RE: [PATCH/RFC] net: ethernet: ravb: Try to wake subqueue instead of stop on timeout

Yoshihiro Shimoda <yoshihiro.shimoda.uh@xxxxxxxxxxx> · Mon, 20 Jul 2020 01:48:33 +0000

Hello!

> From: Sergei Shtylyov, Sent: Monday, July 20, 2020 4:20 AM
> 
> Hello!
> 
>    Sorry about another late reply, was having h/w issues on the new work...

No problem! :) Thank you for your reply!

> On 07/06/2020 12:25 PM, Yoshihiro Shimoda wrote:
<snip>
> >>     Maybe we should just fix those blind assumptions?
> >
> > Maybe I should have described some facts instead of assumptions like below?
> > If so, I should modify the code too.
> >
> > After ravb_stop_dma() was called, the driver assumed any transfers were
> > stopped. However, the current ravb_tx_timeout_work() doesn't check whether
> > the ravb_stop_dma() is succeeded without any error or not. So, we should
> > fix it.
> 
>    Yes. Better a stuck TX queue (with a chance to recover) than kernel oops...

I got it.

<snip>
> >>     Well, I was thinking of polling TCCR and CSR like the current
> >> ravb_stop_dma() does, but if that works...
> >
> > I'm not sure whether polling TCCR and CSR is enough or not.
> > Instead of polling those registers, maybe we should poll whether
> > ravb_stop_dma() is succeeded or not?
> 
>    Yes, if by polling you mean just checking the result of it. :-)

Yes, I intend to check the result of it :)

> > Especially, result of ravb_config() is
> > a key point whether the hardware is really stopped or not.
> > So, I'm thinking that just polling the ravb_stop_dma() in
> > ravb_tx_timeout_work() is better than the per-queue tear-down and
> > re-init now. But, what do you think?
> 
>    I don't think it's better since we're now supposed to handle a per-queue
> TX timeout (still not sure it's possible with this h/w). But of course, it's
> better as it's simple enough for a bug fix.

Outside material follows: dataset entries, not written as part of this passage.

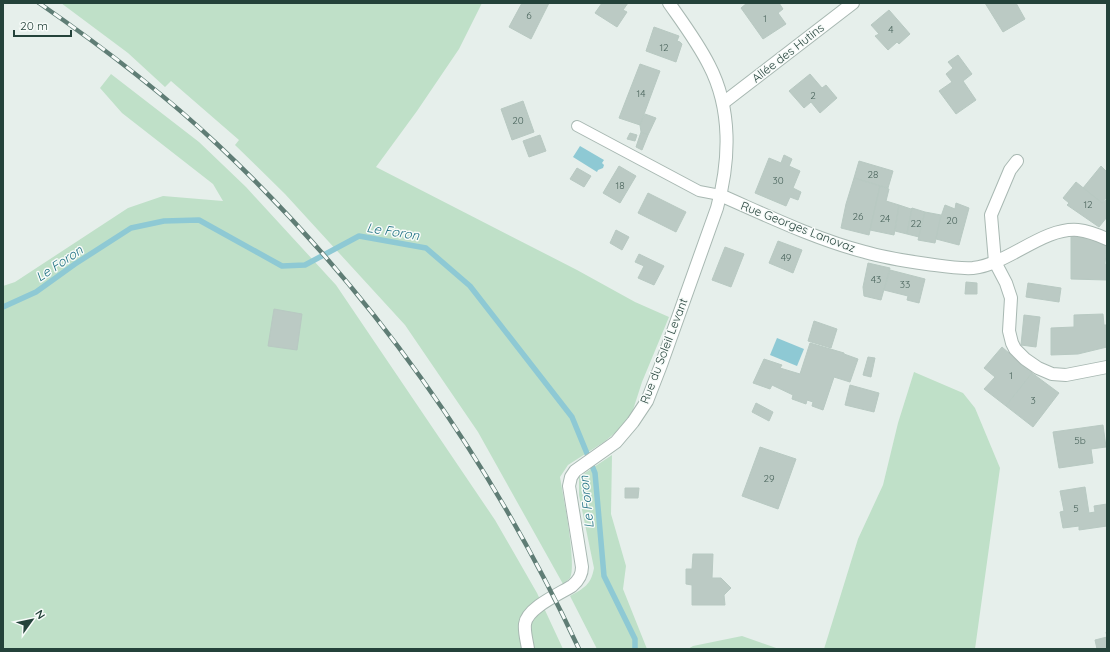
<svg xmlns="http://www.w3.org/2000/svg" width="1110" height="652" font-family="Quicksand,sans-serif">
  <rect width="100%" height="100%" fill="#e6efeb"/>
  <g fill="#bfe0c8">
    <path d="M61,3h421l-23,46 -42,62 -41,56 201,103 58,32 34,15 -27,65 -10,31 -10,14 -18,15 -36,23 -8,12c3,18 17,87 10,101 -2,2 -5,4 -7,6l-85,-152 -73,-107 -120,-131 -50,-49 4,-5 -68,-59 -6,6 -37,-34z"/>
    <path d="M111,74l88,68 47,45 90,98 159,235 42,73 26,56h-560v-363l12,-4 113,-74 35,-12 60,5 -10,-17 -91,-71 -22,-25z"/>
    <path d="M914,372l49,21 12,15 25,60 -25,181h-151l34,-110 25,-54 15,-62z"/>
    <path d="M612,455l-1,59 15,52 -3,23 24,60h-50l-27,-53c14,-8 21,-11 24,-28l-15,-73v-18z"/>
    <path d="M742,636l37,13h-91l5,-3z"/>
  </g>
  <g fill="#8ec9d4">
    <path d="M580,146l24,14 -2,3 2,2 -1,3 -5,2 -1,2 -24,-15z"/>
    <path d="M777,338l27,11 -7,17 -27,-11z"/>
  </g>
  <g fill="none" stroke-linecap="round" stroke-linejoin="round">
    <path stroke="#8ec9d4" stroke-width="5.5" d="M3,307l33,-15 39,-28 56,-36 33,-7 35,-1 83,46 23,-1 54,-29 67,12 44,38 102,131 23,56 9,103 31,63v10"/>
  </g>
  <g fill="#bbcac4" stroke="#b8c9c2">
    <path d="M522,3h27l-18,36 -22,-12z"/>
    <path d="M602,3h26l-5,7 4,2 -10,15 -22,-14z"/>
    <path d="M747,3h32l4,6 -5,4 8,11 -23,15 -22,-31z"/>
    <path d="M985,3h31l9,16 -22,13z"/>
    <path d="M889,10l21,24 -11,10 -2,-2 -9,8 -13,-14 4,-2 -8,-9z"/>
    <path d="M654,27l25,9 -2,5 3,1 2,2 -6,18 -30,-11z"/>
    <path d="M958,55l14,19 -9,7 13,19 -20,14 -17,-23 13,-9 -6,-8 7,-6 -5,-6z"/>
    <path d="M640,64l20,7 -20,54 -21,-7z"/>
    <path d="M810,74l12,14 4,-3 11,13 -17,15 -9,-11 -7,6 -15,-17z"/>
    <path d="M523,101l11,31 -22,8 -11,-31z"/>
    <path d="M645,114l11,4 -8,17 -7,-3 -1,-7z"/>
    <path d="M641,132l7,3 -6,15 -6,-3z"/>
    <path d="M630,133l7,2 -2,6 -8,-2z"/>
    <path d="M540,135l6,16 -17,6 -6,-16z"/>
    <path d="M784,155l8,4 -3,7 11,5 -7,17 8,4 -3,8 -8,-3 -4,9 -31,-13 14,-35 12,5z"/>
    <path d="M859,161l34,10 -5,17 -34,-10z"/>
    <path d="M619,166l17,10 -16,27 -17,-10z"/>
    <path d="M1101,166l6,6v25l-5,6 -19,-15z"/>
    <path d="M577,168l14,8 -7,11 -14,-8z"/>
    <path d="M854,178l26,8 -11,49 -28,-7 5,-24z"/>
    <path d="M1076,182l26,21 4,-3 1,1v16l-8,10 -32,-22 2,-2 -6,-5z"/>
    <path d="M880,186l9,3 -3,12 13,4 -5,30 -24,-5z"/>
    <path d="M648,193l38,19 -10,20 -38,-19z"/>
    <path d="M956,203l13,5 -10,37 -23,-6 2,-14 7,-20 10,4z"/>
    <path d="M899,205l12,4 1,-1 -5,26 -12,-3z"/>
    <path d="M912,208l13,4 -6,25 -12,-3z"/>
    <path d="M925,212l16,3 -6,28 -17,-3z"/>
    <path d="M616,230l13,7 -7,13 -12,-7z"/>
    <path d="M1090,235l17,8 -2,21 2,1v15l-36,-1v-43z"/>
    <path d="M778,241l24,9 -9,23 -24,-10z"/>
    <path d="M725,247l19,7 -13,33 -19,-7z"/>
    <path d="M639,254l25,12 -10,19 -16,-7 6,-12 -9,-4z"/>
    <path d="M868,263l22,5 -9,32 -17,-4 -1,-9z"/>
    <path d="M890,270l35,9 -6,24 -12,-3 1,-4 -24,-6z"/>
    <path d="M966,282l11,1v11h-12z"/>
    <path d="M1028,283l33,5 -2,14 -33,-5z"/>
    <path d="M274,309l28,5 -5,36 -29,-4z"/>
    <path d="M1103,314l1,11h3v22l-29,7 -27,1v-27l23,-1v-12z"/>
    <path d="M1024,315l16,2 -4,30 -15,-2z"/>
    <path d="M814,321l23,8 -6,19 -23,-7z"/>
    <path d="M810,343l34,10v1l14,5 -8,23 -16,-5 -11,33 -11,-4 1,-4 -6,-2 -1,4 -14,-5 1,-4 -21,-10 -2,4 -17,-6 11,-24 18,6 -2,3 20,6z"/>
    <path d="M1002,347l30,26 -26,33 -22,-17 11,-12 -11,-9z"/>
    <path d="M868,357l7,1 -4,19 -8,-2z"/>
    <path d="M1032,373l27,20 -26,34 -27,-21z"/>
    <path d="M850,385l29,8 -5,19 -29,-7z"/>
    <path d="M756,403l17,9 -4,9 -17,-9z"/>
    <path d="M1103,425l3,22 -15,2 2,14 -34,5 -6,-36z"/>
    <path d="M760,447l36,12 -18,50 -36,-13z"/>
    <path d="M1085,487l4,26 6,-1 -1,-6 13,-2v22l-28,4v-4l-16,2 -3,-16 4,-1 -4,-20z"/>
    <path d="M625,488h14l-1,10h-13z"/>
    <path d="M693,554h20l-1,24h9l10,10 -7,7 1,10h-33v-20l-6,-1v-15h6z"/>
    <path d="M1106,632h1v17h-10l-2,-9 12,-3z"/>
  </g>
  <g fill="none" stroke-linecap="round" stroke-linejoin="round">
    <defs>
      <path id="service" d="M577,126l122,65 21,4"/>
      <g id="minor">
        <path d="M723,103l130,-100"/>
        <path d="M1017,161l-7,9 -19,45 4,47 11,21 5,15 -2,33 3,12 3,6 10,10 13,9 14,6 14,1 41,-8"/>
        <path d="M720,195c48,21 95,44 145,57 20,6 41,9 62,12 15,2 31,5 46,4 36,-4 70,-41 105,-38 10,1 20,5 29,9"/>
        <path d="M528,649c-1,-8 -4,-17 -3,-25 2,-16 34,-30 47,-38 7,-6 10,-11 10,-19l-13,-81 2,-9 4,-6 41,-29 17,-20 14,-21 14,-36 56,-157c13,-47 15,-99 -8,-143 -11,-22 -26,-42 -40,-62"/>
      </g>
    </defs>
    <use href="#service" stroke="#a8b8b2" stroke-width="12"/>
    <use href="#minor" stroke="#a8b8b2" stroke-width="14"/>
    <use href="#service" stroke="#fff" stroke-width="10"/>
    <use href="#minor" stroke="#fff" stroke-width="12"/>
    <defs>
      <path id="rail" d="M39,3c62,43 123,89 178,141 152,143 274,316 362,505"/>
    </defs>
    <use href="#rail" stroke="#5f7d75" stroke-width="4.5"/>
    <use href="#rail" stroke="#f7fbf9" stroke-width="3" stroke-dasharray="9" stroke-linecap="butt"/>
  </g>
  <g text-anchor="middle" stroke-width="3" stroke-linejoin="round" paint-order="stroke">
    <g font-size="10" fill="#4a645c">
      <text x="529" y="19">6</text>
      <text x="765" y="22">1</text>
      <text x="891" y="33">4</text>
      <text x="664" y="51">12</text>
      <text x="641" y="97">14</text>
      <text x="813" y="99">2</text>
      <text x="518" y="124">20</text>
      <text x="873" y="178">28</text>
      <text x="778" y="184">30</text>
      <text x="620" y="189">18</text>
      <text x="1088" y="208">12</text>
      <text x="858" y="220">26</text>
      <text x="885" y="222">24</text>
      <text x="952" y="224">20</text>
      <text x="916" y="227">22</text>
      <text x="786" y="261">49</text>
      <text x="876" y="283">43</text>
      <text x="905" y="288">33</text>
      <text x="1011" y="379">1</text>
      <text x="1033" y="404">3</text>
      <text x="1080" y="444">5b</text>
      <text x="769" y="482">29</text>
      <text x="1076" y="512">5</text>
    </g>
    <g font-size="12" fill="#24423a" stroke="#f7fbf9">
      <text transform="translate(788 53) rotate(-38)" y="4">Allée des Hutins</text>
      <text transform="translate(798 227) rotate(21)" y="4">Rue Georges Lanovaz</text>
      <text transform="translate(664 351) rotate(-69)" y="4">Rue du Soleil Levant</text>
    </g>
    <g font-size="13" font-style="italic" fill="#1c6f80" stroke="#f7fbf9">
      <text transform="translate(393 231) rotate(9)" y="5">Le Foron</text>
      <text transform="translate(59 263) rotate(-34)" y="5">Le Foron</text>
      <text transform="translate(586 502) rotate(-96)" y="5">Le Foron</text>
    </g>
  </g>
  <rect width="1110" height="652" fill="none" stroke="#24423a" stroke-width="8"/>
  <g transform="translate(32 620) rotate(57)" stroke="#f7fbf9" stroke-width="3" paint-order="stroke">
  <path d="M0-3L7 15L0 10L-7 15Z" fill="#24423a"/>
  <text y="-6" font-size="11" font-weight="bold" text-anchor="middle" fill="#24423a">N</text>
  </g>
  <path d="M14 30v6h57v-6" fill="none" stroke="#24423a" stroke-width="2"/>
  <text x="20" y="30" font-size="12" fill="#24423a" stroke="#f7fbf9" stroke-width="3" paint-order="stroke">20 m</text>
</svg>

Thank you for your comment. Yes, I agree it's better to handle a per-queue TX timeout.
However, I think we need refactoring for it. So, I'd like to fix a bug by simple code.

> >>> < Prepare new descriptors and start again >
> >>> 4. Prepare new descriptors.
> >>
> >>     That's where the cause for using the workqueue lies -- the descriptors are
> >> allocated with GFP_KERNEL, not GFP_ATOMIC...
> >
> > IIUC, we can avoid to use the workqueue if re-allocation is not really necessary.
> >
> >> if you have time/desire to
> >> untangle all this, I'd appreciate it; else I'd have to work on this in my
> >> copious free time... :-)
> >
> > If we don't need refactoring, I think I can do it :)
> 
>    Let's go forward with the simple fix (assuming it fixes the original oops).

Thank you for your comment! I'll do that.

Best regards,
Yoshihiro Shimoda

> [...]
> 
> MBR, Sergei